Desde la iniciación del discurso reveíase la mentalidad superior y atrevida del futuro graduado. En efecto, en una época en que la embriología solo era conocida de nombre en nuestra Escuela de Medicina, cuando no se enseñaba la estructura íntima de los tejidos humanos, ni era conocida la Fisiología experimental, ni se sabía cosa alguna de la histología y fisiología de los centros cerebrales, porque faltaban los elementos indispensables para su enseñanza, afrontar nada menos que el estudio, necesariamente teórico, causal de la vida, en los seres organizados, y de los intrincados problemas de la herencia normal y patológica, son pruebas acabadas de que la audacia constituye un verdadero patrimonio para los que se sientan fuertes y capaces de filosofar alto.

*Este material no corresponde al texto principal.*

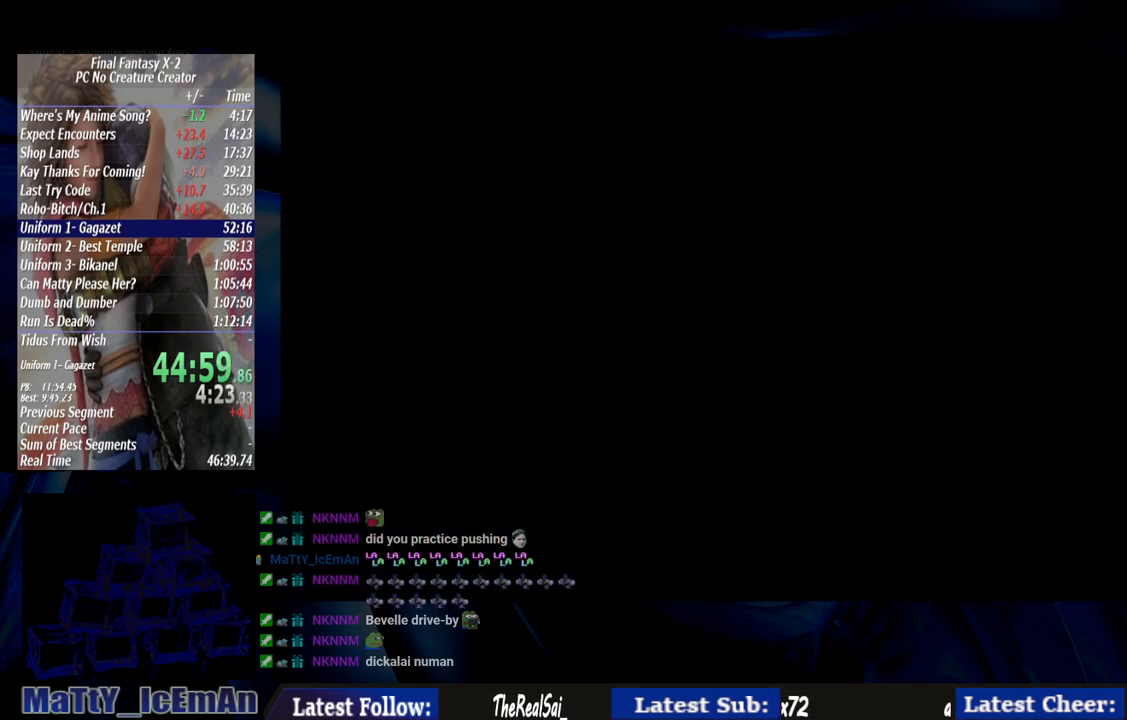
{"dt_ms": 500, "buttons": [], "left_stick": "center", "right_stick": "center", "events": []}
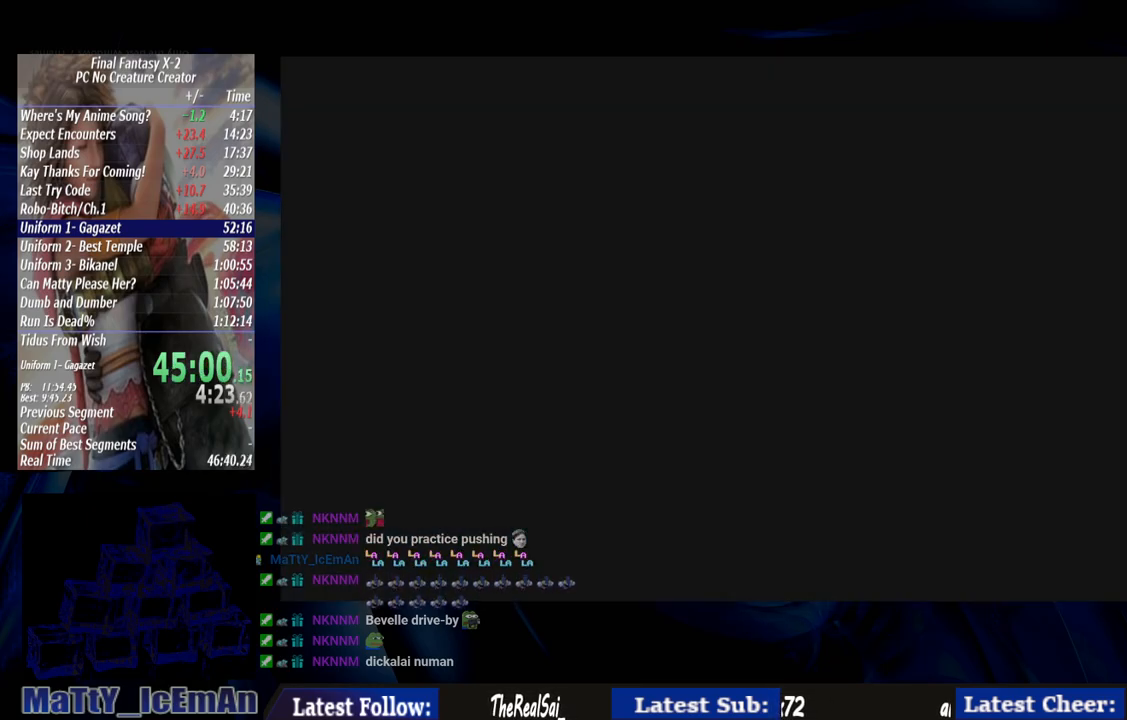
{"dt_ms": 500, "buttons": [], "left_stick": "center", "right_stick": "center", "events": []}
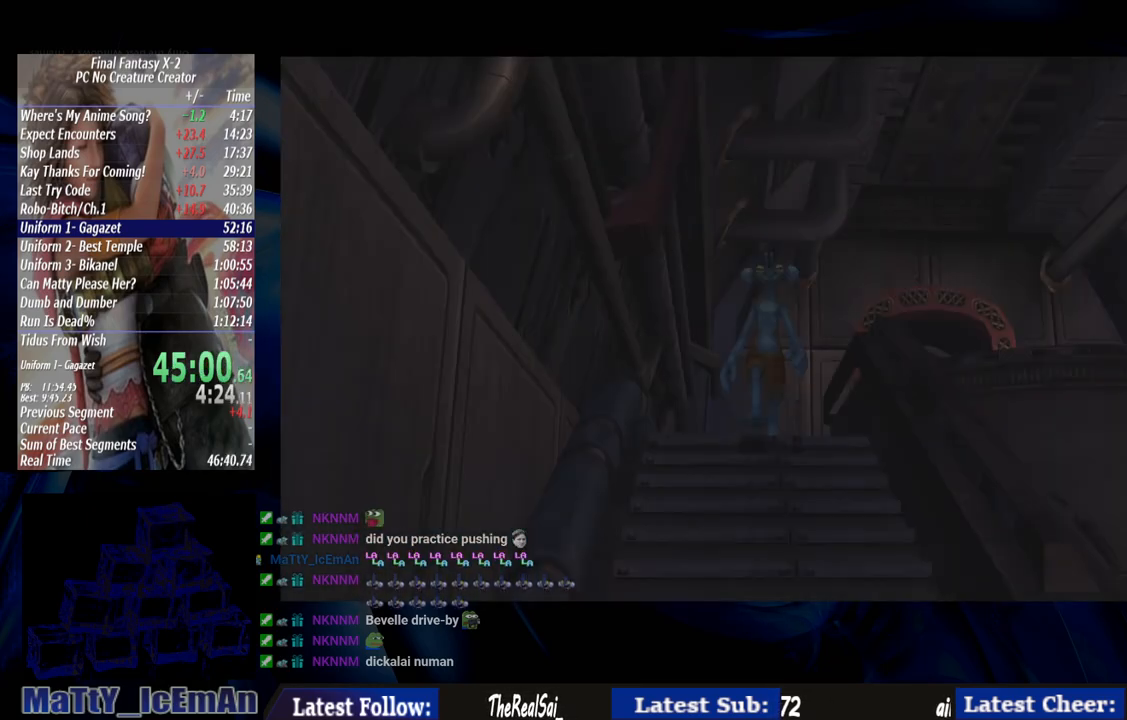
{"dt_ms": 500, "buttons": [], "left_stick": "center", "right_stick": "center", "events": []}
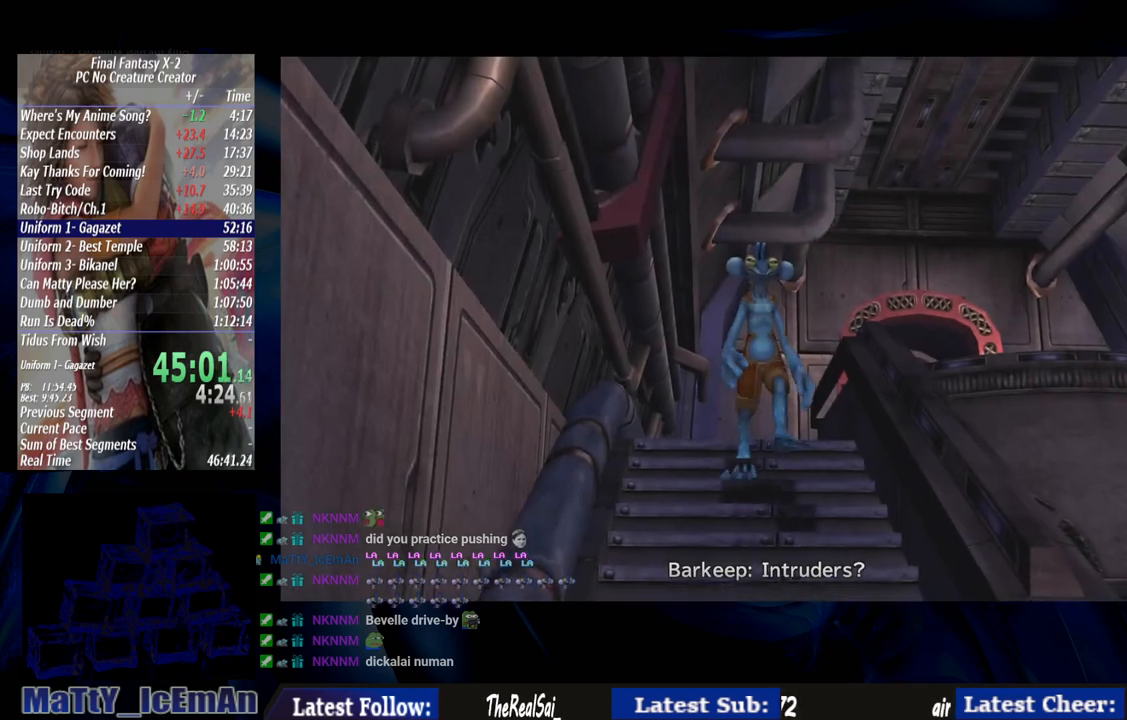
{"dt_ms": 500, "buttons": [], "left_stick": "center", "right_stick": "center", "events": []}
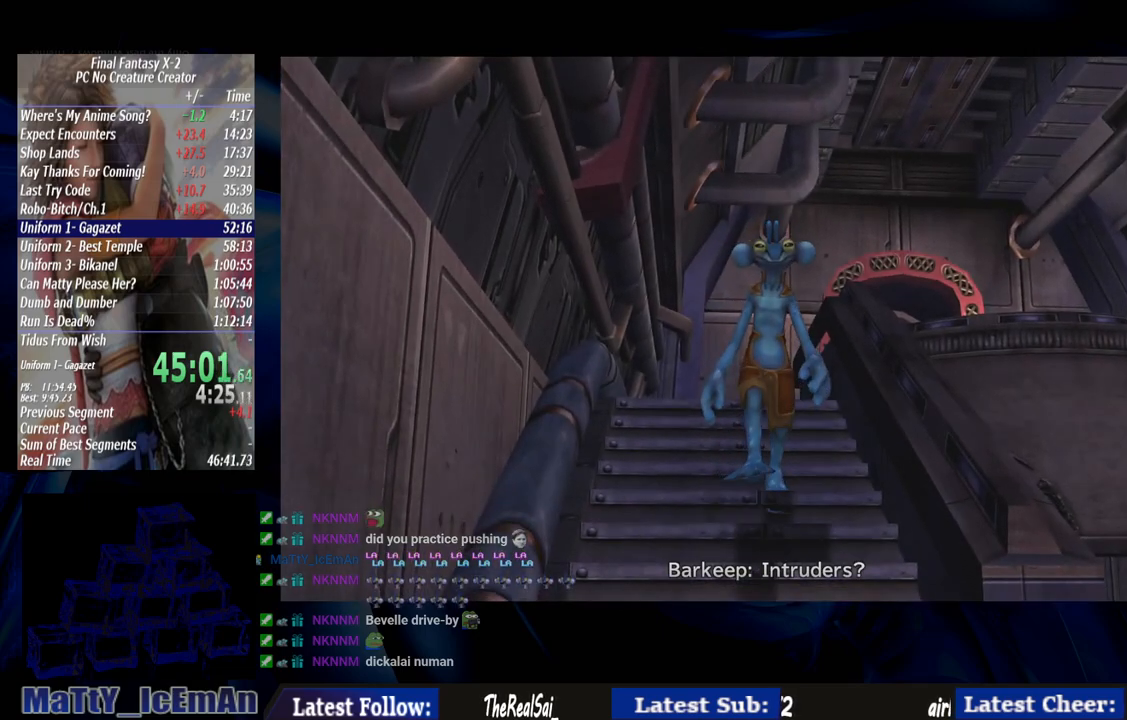
{"dt_ms": 500, "buttons": [], "left_stick": "center", "right_stick": "center", "events": [[350, "SQUARE", "down"], [483, "SQUARE", "up"]]}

El doctor Rawson reconoce las dificultades de los problemas que se plantea, pero no lo arredran, analizándolos a la luz de los conocimientos aprendidos a sus maestros y en los libros, sin dejar de dializarlos con sus reflexiones y juicios filosóficos, ya que el terreno de la biología experimental no se hallaba a su alcance.

Para abordar el estudio de los complicados fenómenos de la herencia en los reinos animal y vegetal, plantea cual si fuera cuestión previa y de más fácil solución, el más arduo de los problemas, el relativo al origen de la vida.

Disertando sobre el misterioso principio o fuerza vital que hace de los seres organizados los únicos capaces de propagarse por generación, acepta el origen paradisíaco del hombre y de los animales, y por lo tanto dicho queda que hacia abandono de la base verdaderamente científica de la cuestión.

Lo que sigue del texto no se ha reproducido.